Saved data entries:

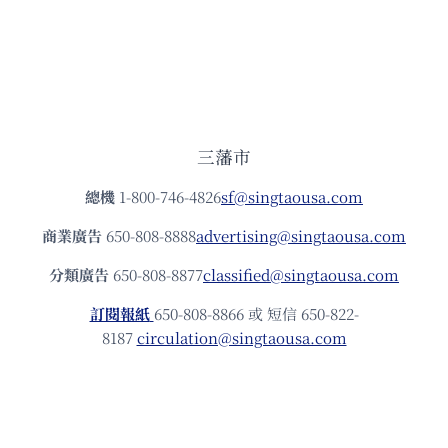
三藩市
總機
1-800-746-4826
sf@singtaousa.com
商業廣告
650-808-8888
advertising@singtaousa.com
分類廣告
650-808-8877
classified@singtaousa.com
訂閱報紙
650-808-8866 或 短信 650-822-
8187
circulation@singtaousa.com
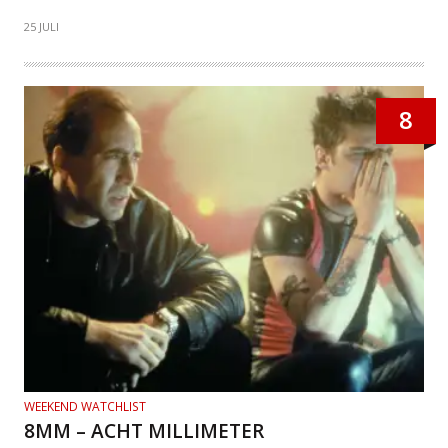
25 JULI
8
WEEKEND WATCHLIST
8MM – ACHT MILLIMETER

*Work order*:
Exactly as given, transcribe every line of the data, but not its images.

*Answer space*:
三藩市
總機
1-800-746-4826
sf@singtaousa.com
商業廣告
650-808-8888
advertising@singtaousa.com
分類廣告
650-808-8877
classified@singtaousa.com
訂閱報紙
650-808-8866 或 短信 650-822-
8187
circulation@singtaousa.com
25 JULI
8
WEEKEND WATCHLIST
8MM – ACHT MILLIMETER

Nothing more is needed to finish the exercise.